В этот момент дверь открылась, и вышла пожилая женщина с собакой. Мы тут же, не тратя времени, прошмыгнули в подъезд.
Пять минут непрерывных звонков в квартиру Пороховщикова ни к чему не привели. Розенталь еще продолжал названивать, а я уже вынула из сумочки отмычки и начала подбирать нужную.
Увидев мои манипуляции, Михаил Валентиныч поднял брови и начал яростно скрести в голове.
– Ты мне напоминаешь моего шефа, – сказала я. – Он тоже любит скрести в голове, когда нужно найти рукам другое применение. Только у него это с недавних пор, а у тебя, по всей видимости, – с рождения.
И я потянула на себя открытую дверь, предварительно обернув ручку носовым платком.
* * *
Пороховщикова мы увидели сразу.
Это был маленький тощий человечек с нелепо торчащими ушами. Он лежал на ковре в прихожей, подогнув под себя ноги и далеко откинув руку с зажатым в ней клочком тюлевой занавески.
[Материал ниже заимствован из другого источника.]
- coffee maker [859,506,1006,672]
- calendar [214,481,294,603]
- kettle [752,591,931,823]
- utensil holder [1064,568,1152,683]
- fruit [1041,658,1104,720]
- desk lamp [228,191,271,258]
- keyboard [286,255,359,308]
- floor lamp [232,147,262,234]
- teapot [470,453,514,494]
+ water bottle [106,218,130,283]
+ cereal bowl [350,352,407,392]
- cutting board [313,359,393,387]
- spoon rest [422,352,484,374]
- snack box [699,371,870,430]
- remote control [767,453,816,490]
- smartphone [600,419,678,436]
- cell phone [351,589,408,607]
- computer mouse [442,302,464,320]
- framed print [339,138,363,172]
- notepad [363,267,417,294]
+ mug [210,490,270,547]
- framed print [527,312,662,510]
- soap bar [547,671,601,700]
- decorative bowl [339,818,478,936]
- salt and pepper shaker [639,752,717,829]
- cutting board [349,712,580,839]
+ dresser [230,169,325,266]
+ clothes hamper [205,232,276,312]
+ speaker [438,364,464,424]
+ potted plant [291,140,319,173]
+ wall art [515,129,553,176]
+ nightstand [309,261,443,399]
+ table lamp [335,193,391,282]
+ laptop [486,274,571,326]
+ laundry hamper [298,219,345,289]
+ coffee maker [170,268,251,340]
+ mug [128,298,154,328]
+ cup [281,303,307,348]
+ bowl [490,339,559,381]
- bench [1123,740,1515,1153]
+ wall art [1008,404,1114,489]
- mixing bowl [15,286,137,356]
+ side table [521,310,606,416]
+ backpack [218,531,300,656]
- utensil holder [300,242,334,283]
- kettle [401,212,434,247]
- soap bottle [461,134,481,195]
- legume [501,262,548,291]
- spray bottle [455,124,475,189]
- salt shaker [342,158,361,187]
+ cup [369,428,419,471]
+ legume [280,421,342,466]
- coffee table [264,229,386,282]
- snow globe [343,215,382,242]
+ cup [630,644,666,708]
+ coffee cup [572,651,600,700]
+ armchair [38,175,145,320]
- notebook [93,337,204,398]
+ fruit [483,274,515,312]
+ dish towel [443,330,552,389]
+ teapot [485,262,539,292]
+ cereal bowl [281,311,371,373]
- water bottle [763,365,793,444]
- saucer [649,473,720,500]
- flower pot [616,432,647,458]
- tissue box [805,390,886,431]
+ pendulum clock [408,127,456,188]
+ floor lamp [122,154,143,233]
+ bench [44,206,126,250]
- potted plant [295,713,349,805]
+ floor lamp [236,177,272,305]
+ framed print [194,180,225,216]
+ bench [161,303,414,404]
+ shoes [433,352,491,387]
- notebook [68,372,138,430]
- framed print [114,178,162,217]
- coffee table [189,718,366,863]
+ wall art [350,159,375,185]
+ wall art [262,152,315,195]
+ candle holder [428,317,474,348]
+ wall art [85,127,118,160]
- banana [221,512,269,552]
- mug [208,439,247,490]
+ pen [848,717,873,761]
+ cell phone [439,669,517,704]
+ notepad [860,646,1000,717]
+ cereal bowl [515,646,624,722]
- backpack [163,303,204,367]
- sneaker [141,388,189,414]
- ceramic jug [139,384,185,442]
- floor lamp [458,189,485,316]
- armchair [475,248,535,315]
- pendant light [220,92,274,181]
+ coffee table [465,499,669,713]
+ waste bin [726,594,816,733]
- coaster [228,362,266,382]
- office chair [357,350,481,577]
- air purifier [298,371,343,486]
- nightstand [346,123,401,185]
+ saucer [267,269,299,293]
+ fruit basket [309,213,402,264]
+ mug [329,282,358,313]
У оператора было узкое и длинное, словно восковое, лицо такого неестественного мертвого цвета, что у меня на секунду закралась совершенно абсурдная мысль, что это и есть восковая фигура, выполненная по примеру тех, что стоят в знаменитом музее мадам Тюссо. В том самом музее, о котором упоминал сегодня не в меру ироничный Розенталь.
– Ой, е-о-о-о! – пробормотал Миша и присел на корточки.
– Он? Это он?
– Он. – И Миша машинально протянул руку и коснулся кончиками пальцев холодной кожи, а потом и несообразных огромных ушей, которые при жизни довольно удачно маскировались длинными волосами.